**Given problem:**
Pick up the mailing-list reply about an octet type at the point where it stops, and keep writing it.

**Selected extract:**
────

From: Thiago Macieira <thiago_at_[hidden]>
Date: Wed, 16 Jul 2025 17:30:21 -0700
On Wednesday, 16 July 2025 15:05:17 Pacific Daylight Time Frederick Virchanza
Gotham via Std-Proposals wrote:
> On Wed, Jul 16, 2025 at 12:09 PM Jan Schultke wrote:
> > I don't see how a separate octet type would help. It couldn't actually
> > be narrower than a byte anyway; it could just have some padding bits.
> > The strategy on non-8-bit-platforms is to just leave some bits unused
> > for operations that use char/unsigned char, and that seems fine for
> > networking too. You don't actually need an octet type.
>
> You're allowed to have padding bits in every unsigned integer type
> other than unsigned char. Unsigned char must have zero padding bits.

────

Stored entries
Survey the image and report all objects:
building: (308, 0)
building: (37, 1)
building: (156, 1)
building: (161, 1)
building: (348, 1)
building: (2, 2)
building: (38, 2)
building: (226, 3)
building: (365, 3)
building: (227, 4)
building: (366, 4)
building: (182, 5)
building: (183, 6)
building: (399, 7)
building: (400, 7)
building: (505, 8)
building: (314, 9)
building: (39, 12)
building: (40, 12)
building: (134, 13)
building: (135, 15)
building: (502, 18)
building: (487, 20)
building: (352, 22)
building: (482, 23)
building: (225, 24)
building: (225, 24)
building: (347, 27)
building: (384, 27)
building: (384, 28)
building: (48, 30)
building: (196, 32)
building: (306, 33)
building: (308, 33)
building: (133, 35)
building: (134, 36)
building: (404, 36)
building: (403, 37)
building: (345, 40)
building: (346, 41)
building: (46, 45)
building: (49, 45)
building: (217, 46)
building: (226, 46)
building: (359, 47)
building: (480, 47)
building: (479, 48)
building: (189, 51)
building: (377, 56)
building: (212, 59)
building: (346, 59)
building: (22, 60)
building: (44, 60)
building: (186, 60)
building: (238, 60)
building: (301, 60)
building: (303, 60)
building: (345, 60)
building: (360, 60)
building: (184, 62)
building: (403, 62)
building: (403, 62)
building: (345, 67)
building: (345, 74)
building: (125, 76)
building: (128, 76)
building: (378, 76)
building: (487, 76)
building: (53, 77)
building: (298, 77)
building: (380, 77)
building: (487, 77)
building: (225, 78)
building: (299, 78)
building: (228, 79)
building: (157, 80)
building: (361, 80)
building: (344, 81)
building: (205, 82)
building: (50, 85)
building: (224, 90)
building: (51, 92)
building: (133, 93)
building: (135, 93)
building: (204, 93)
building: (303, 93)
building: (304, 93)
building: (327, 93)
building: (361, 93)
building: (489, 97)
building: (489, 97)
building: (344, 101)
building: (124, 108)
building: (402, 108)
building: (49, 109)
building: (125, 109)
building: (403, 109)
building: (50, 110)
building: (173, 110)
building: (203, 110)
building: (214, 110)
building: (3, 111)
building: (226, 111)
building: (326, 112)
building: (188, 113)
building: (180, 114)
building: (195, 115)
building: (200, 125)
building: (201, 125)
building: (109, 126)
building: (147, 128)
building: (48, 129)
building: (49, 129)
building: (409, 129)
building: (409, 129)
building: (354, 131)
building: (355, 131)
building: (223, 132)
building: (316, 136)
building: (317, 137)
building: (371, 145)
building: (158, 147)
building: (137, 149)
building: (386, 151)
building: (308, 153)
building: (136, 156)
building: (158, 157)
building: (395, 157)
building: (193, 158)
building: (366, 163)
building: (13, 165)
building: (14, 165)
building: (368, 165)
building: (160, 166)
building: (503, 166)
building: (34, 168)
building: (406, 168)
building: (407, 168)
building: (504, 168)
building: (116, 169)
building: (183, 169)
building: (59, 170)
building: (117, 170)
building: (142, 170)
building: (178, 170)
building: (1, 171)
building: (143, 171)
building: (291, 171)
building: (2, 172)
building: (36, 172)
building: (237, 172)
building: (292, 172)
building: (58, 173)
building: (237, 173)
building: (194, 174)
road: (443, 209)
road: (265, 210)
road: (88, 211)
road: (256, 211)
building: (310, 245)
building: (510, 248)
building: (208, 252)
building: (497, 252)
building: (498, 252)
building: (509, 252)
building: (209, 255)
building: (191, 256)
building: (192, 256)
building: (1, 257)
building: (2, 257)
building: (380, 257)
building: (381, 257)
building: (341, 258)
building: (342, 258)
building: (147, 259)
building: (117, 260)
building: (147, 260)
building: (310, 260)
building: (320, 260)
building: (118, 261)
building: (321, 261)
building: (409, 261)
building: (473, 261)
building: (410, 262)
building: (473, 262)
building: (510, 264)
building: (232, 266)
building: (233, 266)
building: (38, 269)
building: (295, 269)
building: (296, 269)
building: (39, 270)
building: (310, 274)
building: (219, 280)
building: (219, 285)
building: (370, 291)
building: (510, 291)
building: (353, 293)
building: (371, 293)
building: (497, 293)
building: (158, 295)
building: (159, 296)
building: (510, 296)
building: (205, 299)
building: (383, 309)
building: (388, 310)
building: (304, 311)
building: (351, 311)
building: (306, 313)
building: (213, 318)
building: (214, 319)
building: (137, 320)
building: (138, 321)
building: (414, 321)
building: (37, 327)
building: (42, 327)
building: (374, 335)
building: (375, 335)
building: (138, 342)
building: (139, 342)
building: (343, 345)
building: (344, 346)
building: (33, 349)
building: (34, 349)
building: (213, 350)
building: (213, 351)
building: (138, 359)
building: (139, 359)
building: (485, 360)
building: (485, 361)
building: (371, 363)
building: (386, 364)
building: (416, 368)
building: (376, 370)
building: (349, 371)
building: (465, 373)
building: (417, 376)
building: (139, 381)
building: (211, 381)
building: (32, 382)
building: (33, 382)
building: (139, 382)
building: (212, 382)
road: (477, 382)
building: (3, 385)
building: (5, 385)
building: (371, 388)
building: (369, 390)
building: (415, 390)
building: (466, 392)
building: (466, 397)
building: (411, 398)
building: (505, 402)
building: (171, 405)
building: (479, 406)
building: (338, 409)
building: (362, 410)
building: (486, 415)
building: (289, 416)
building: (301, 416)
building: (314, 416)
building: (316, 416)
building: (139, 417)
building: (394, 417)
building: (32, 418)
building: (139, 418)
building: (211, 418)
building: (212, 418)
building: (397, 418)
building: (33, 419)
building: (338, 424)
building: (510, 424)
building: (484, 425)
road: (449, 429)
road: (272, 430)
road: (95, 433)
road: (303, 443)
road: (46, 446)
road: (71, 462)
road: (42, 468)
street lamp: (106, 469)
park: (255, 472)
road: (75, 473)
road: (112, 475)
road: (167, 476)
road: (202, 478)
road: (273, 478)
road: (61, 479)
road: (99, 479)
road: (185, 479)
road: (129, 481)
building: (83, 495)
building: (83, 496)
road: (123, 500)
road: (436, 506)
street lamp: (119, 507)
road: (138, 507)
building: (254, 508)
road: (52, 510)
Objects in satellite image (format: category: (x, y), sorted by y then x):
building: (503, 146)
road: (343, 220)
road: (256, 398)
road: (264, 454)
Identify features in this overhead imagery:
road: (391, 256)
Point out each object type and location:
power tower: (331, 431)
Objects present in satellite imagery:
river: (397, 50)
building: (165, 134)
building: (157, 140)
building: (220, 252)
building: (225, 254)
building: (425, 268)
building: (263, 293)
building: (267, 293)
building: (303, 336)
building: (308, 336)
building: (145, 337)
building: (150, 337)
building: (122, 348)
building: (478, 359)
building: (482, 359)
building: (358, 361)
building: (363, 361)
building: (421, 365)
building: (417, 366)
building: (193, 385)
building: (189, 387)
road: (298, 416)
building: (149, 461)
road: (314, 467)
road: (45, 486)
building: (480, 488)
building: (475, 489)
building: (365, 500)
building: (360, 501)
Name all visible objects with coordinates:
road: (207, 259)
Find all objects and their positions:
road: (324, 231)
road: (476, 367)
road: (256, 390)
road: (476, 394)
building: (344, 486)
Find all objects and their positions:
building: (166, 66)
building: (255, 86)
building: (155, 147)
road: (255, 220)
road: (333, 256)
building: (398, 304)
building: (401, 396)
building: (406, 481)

────

**Exercise answer:**
I actually can't find that in the C++ standard. It is in the C one, though:

"6.2.6.2 Integer types

For unsigned integer types other than unsigned char, the bits of the object
representation shall be divided into two groups: value bits and padding bits
(there need not be any of the latter)."

> I remember 20 years ago, most people got the number of value bits in
> an integer type by doing:
>
> CHAR_BIT * sizeof( unsigned_integer_type )
>
> But really you had to do:
>
> CHAR_BIT * IMAX_BITS( (unsigned_integer_type) -1 )
>
> just in case you're dealing with a 36-Bit int that has 4 padding bits.
> But maybe those machines went out with the dinosaurs.

In C++, that's just std::numeric_limits<T>::digits.

> I always thought that the biggest thing about having a fluidic
> CHAR_BIT was to accommodate supercomputers that only have 1 integer
> type:
>
> CHAR_BIT == 64
> 1 == sizeof(char) == sizeof(short) == sizeof(int) == sizeof(long) ==
> sizeof(long long)

Indeed.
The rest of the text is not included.